The method of Example 4 using sodium ethanethiolsulfonate solution was used to prepare a liquid product containing 76% 3-chloro-2-hydroxypropyl ethanethiolsulfonate in 65% yield.

The other 2^-hydroxy substituted esters of the thiolsulfonic acids which are

included in Example 6 as indicated in Table I, was prepared

using the preceding method.

EXAMPLE 6

The 2-hydroxyalkyl esters of the thiolsulfonic acids listed in Table I

was tested using the pulp-substrate method described in U.S. Pat. patent no. 2,881,070, using Aerobacter aerogenes and pulp substrates that were buffered to pH values of 5.5, 6.5 and 7.5, respectively. The results are summarized in Table I.

EXAMPLE 7

The effect of 2-hydroxypropyl methanethiol sulfonate on the growth of the sulfate-reducing bacterium Desulfovibrio desulfuricans was determined using the method described in Example 1 of U.S. Pat. patent No. 3,198,733. The results are shown in table 2.

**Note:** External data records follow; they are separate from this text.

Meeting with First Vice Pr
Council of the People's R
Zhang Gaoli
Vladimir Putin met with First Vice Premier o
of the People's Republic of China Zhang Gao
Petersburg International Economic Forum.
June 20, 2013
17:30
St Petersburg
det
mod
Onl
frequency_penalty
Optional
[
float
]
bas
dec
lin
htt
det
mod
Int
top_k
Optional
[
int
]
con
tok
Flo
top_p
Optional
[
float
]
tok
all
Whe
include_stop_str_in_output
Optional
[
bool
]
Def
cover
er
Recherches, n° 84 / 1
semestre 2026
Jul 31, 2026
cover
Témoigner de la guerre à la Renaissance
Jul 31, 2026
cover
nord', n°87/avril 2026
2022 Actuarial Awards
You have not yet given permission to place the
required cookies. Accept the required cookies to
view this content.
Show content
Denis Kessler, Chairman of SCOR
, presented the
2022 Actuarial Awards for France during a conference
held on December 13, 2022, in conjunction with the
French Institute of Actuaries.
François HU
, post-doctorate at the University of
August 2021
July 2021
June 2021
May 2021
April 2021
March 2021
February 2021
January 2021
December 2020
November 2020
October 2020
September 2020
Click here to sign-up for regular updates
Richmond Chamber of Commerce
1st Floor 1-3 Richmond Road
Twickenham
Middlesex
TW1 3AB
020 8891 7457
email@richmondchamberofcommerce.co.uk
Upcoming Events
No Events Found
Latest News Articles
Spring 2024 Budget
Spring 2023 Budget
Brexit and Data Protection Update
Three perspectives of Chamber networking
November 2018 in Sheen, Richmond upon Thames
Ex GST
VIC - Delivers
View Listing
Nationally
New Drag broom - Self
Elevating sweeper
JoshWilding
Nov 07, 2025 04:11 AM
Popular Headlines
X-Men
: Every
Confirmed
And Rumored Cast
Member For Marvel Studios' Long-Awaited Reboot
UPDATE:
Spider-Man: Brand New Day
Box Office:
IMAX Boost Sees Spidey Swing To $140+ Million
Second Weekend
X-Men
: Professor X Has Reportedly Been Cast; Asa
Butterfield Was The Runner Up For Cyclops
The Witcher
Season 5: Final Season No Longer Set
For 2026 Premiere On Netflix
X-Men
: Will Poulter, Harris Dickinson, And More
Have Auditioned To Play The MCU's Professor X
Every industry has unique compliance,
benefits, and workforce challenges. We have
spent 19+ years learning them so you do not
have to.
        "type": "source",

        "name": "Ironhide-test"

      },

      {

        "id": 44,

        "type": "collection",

Especially for agricultural purposes, the organic compounds in

according to the invention is used diluted with a carrier which can be liquid or solid. Dust can be produced with a fine-

split, solid material such as sora talc, clay, pyrophyllite, diatomaceous earth, hydrated silicic acid, calcium silicate or magnesium carbonate. Optionally, wetting and/or dispersing agents can be used. When the proportions of these are increased, you get a wettable powder that can be dispersed in water and applied from a shower.

Dust can contain 1-15% of one or more of the compounds in

according to the invention, while wettable powders may contain up to 50% or more of one or more of these compounds.

A typical composition of a wettable powder is 20-50% of the organic compounds, 45-75% of one or more finely divided solids, 1-5% of a wetting agent and 1-5% of a dispersing agent. Typical wetting agents include sodium dodecyl sulfate, sodium nonylbenzene sulfonate, sodium dioctyl sulfosuccinate, octyl-phenoxy-polyethoxyethanol, or other non-ionic agents such as ethylene and/or propylene oxide condensates with long-chain alcohols, mercaptans, amines or carboxylic acids. Typical dispersants include the sodium sulfonate of naphthalene-formaldehyde condensates and lignin sulfonates.

Liquid concentrates can also be used. For compounds according to the invention which are solid substances, the concentrate can be prepared by taking up the organic compound in an organic solvent together with one or more surfactants. E.g. one can mix 60 parts of one of the organic compounds, 10 parts of a surface-active, solvent-soluble alkylphenoxypolyethoxyethanol and 30 parts of aromatic white spirit or xylene.

The compounds according to the invention can be used together with other fungicidal agents and also together with miticides or insecticides or other pesticides.

Claims (3)

1. Microbicidal active compound, characterized in that it has the formula: where R is an alkyl group containing 1-10 carbon atoms or a substituted alkyl group containing 1-10 carbon atoms where one or more of the hydrogen atoms is replaced by halogen, hydroxyl, alkoxy, cyano, amino or nitro; an aryl group; a substituted aryl group in which one or more of the hydrogen atoms are replaced by halogen, alkoxy, cyano, hydroxyl, amino, nitro or lower alkyl; or an aralkyl group; and in R' is an alkyl group containing 1-8 carbon atoms, chloromethyl or phenyl. 2. Compound as indicated in number 1, characterized in that R and R' are methyl. 3. Compound as stated in claim 1, characterized in that R is methyl, and R' is ethyl.